» WORK TO COMPLETE: Within the listing below, please copy exactly the lines between the line holding "CAPlus / SciFinder" and the line holding "dess Investor Relations-sektion", inclusive.

» DATA FOR REVIEW:

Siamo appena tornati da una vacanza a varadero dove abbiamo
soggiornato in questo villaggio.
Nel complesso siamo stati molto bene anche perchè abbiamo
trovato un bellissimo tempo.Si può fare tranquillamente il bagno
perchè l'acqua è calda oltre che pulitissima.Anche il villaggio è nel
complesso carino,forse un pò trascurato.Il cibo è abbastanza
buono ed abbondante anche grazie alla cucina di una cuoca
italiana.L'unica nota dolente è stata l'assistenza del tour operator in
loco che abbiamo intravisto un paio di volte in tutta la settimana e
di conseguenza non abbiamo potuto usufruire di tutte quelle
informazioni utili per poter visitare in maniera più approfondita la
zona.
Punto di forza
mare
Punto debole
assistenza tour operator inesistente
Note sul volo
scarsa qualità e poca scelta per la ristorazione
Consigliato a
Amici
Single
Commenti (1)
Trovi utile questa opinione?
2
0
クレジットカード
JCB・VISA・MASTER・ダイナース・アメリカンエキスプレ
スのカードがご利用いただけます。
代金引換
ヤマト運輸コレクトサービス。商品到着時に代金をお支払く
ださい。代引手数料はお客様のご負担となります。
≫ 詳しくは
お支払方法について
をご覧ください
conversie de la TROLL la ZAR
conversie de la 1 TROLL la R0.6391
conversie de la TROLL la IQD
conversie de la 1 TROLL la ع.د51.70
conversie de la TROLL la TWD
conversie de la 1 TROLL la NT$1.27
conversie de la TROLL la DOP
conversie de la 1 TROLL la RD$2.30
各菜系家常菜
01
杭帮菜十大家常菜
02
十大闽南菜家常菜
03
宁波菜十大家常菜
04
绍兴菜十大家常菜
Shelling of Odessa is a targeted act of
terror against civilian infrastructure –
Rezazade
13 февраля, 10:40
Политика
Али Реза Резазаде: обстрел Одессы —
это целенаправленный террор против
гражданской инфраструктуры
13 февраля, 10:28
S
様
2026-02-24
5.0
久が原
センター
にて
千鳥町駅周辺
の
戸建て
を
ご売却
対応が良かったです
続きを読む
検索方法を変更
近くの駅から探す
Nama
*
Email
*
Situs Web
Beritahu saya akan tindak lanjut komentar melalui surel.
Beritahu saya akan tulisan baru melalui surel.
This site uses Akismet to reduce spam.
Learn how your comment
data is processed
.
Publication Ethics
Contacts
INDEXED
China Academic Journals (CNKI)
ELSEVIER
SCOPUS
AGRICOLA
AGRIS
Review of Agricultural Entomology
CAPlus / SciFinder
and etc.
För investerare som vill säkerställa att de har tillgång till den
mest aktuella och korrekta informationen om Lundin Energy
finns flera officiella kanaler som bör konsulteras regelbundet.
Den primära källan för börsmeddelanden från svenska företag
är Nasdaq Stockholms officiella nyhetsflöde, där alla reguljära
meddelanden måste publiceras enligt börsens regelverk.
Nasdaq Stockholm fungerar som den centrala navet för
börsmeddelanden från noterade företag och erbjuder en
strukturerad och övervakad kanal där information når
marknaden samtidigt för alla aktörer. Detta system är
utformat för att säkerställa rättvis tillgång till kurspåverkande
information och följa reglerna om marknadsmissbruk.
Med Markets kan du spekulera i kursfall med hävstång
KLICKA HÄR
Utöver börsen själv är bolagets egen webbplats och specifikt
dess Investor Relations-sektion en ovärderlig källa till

* * *

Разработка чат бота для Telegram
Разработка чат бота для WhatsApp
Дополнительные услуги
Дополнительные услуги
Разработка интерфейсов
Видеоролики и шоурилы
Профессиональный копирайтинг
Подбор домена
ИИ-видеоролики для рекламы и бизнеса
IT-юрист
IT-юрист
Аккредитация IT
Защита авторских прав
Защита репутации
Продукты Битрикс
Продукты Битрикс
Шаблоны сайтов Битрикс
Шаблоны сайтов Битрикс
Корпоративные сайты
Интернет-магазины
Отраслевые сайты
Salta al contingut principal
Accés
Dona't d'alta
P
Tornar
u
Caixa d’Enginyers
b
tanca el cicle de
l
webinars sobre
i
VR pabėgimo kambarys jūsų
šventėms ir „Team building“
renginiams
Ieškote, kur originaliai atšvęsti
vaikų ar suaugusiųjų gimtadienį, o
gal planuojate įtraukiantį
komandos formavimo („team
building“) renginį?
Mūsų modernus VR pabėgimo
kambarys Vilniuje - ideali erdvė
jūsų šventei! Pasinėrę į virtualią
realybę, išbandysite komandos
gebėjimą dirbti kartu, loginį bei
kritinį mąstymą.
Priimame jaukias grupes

» RESULT FOR THIS EXERCISE:
CAPlus / SciFinder
and etc.
För investerare som vill säkerställa att de har tillgång till den
mest aktuella och korrekta informationen om Lundin Energy
finns flera officiella kanaler som bör konsulteras regelbundet.
Den primära källan för börsmeddelanden från svenska företag
är Nasdaq Stockholms officiella nyhetsflöde, där alla reguljära
meddelanden måste publiceras enligt börsens regelverk.
Nasdaq Stockholm fungerar som den centrala navet för
börsmeddelanden från noterade företag och erbjuder en
strukturerad och övervakad kanal där information når
marknaden samtidigt för alla aktörer. Detta system är
utformat för att säkerställa rättvis tillgång till kurspåverkande
information och följa reglerna om marknadsmissbruk.
Med Markets kan du spekulera i kursfall med hävstång
KLICKA HÄR
Utöver börsen själv är bolagets egen webbplats och specifikt
dess Investor Relations-sektion en ovärderlig källa till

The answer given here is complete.